The Gregg School is a non-selective independent secondary day school for boys and girls in Townhill Park, Southampton, Hampshire, UK, with an associated kindergarten and primary school, the Gregg Preparatory School, near Southampton Common.  The main school occupies Townhill Park House and its grounds. It was founded in Southampton in 1901 and has more than 300 pupils and staff. The Gregg School is not a fully academically selective school.  Selection is made through an entry assessment and references from the student's previous school.

History
The secondary school is the only surviving member in the UK of a commercial chain of schools in the British Isles and North America founded by John Robert Gregg, an Irish-born American, originally to teach his method of shorthand.

(A sister secondary school, the Gregg High School for Girls in Jesmond, Newcastle closed in the 1960s.)

It was founded in 1901 as a commercial school in the docklands of Southampton. In the 1920s it joined the Gregg chain and moved to Grosvenor Square in the Regency district of the city.

Over the next few decades the school expanded and broadened the range of subjects taught. It opened a secondary school to teach conventional academic subjects in Winn Road (which is now home to the Gregg Preparatory school, formerly St Winifred's).

It bought Townhill Park in 1994.
════
▶ [SET EXERCISE A]
According to the Gregg School passage, why did John Robert Gregg originally found his chain of schools? Answer in one to three sentences.
▶ [SET EXERCISE B]
Reproduce the Gregg School passage from "Over the next" to "formerly St Winifred's).".
▶ [SET EXERCISE C]
Answer these questions from the Gregg School passage:
(i) In what year was the school founded?
(ii) Where did the school move after joining the Gregg chain in the 1920s?
(iii) In what year did the school buy Townhill Park?
════
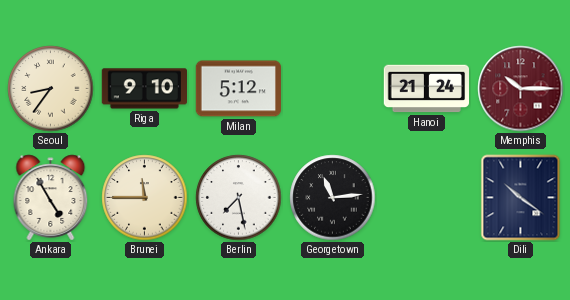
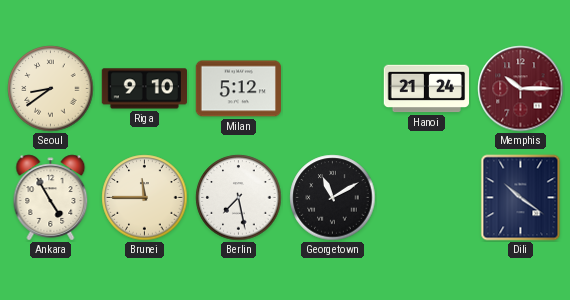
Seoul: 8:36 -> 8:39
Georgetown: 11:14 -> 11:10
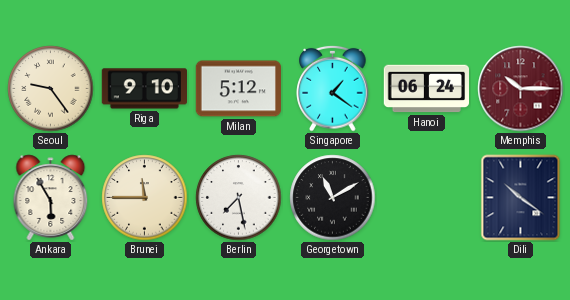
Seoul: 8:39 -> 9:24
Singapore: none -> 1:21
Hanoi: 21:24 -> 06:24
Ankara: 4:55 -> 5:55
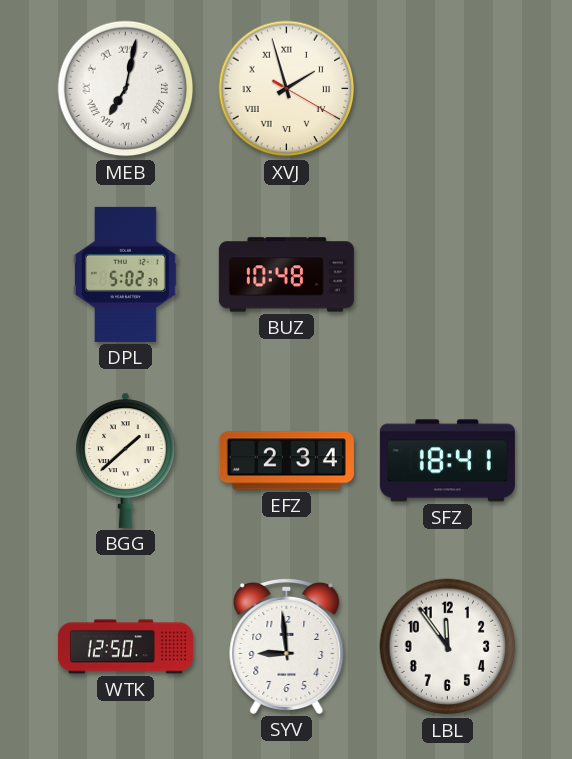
════
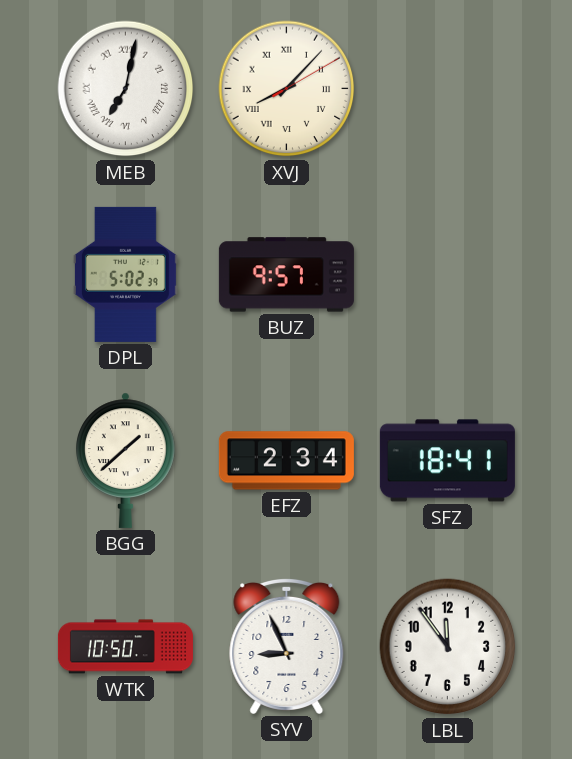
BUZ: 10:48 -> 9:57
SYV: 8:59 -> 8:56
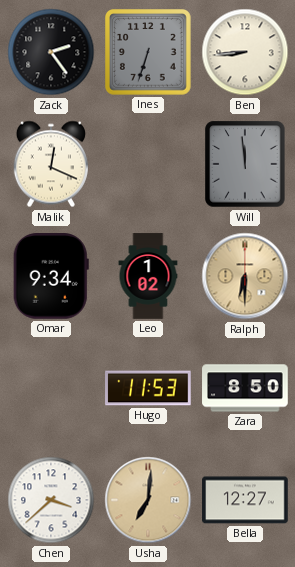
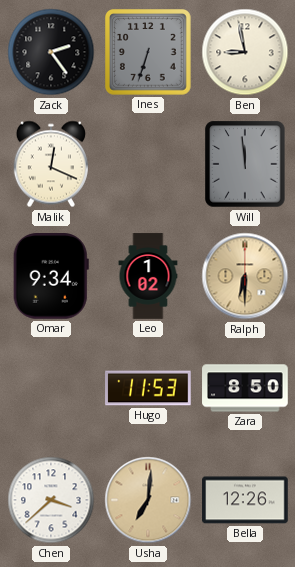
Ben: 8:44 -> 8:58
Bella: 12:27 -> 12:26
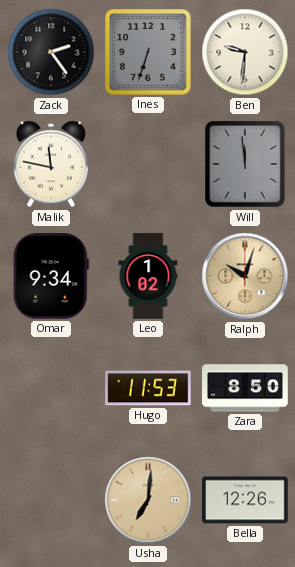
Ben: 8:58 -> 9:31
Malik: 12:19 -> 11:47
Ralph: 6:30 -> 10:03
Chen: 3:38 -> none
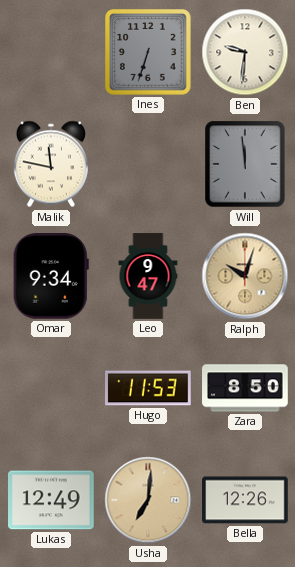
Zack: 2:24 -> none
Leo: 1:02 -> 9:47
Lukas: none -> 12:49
════
▶ [WRITTEN ANSWER A]
John Robert Gregg originally founded the chain of schools in the British Isles and North America to teach his method of shorthand.

▶ [WRITTEN ANSWER B]
Over the next few decades the school expanded and broadened the range of subjects taught. It opened a secondary school to teach conventional academic subjects in Winn Road (which is now home to the Gregg Preparatory school, formerly St Winifred's).

▶ [WRITTEN ANSWER C]
(i) 1901
(ii) Grosvenor Square, in the Regency district of the city
(iii) 1994